[Start of section]

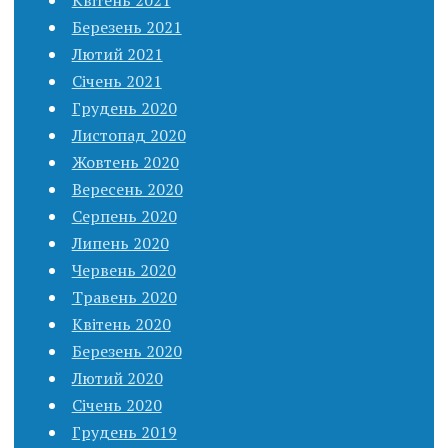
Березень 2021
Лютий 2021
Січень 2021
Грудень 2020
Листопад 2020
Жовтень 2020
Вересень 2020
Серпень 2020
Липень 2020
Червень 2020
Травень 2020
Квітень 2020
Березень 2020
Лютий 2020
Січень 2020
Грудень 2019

[End of section]

WHAT IS REQUIRED
Take the line containing "Грудень 2020" and each line after it up to the last line of the listing, and print them exactly.

WRITTEN RESPONSE
Грудень 2020
Листопад 2020
Жовтень 2020
Вересень 2020
Серпень 2020
Липень 2020
Червень 2020
Травень 2020
Квітень 2020
Березень 2020
Лютий 2020
Січень 2020
Грудень 2019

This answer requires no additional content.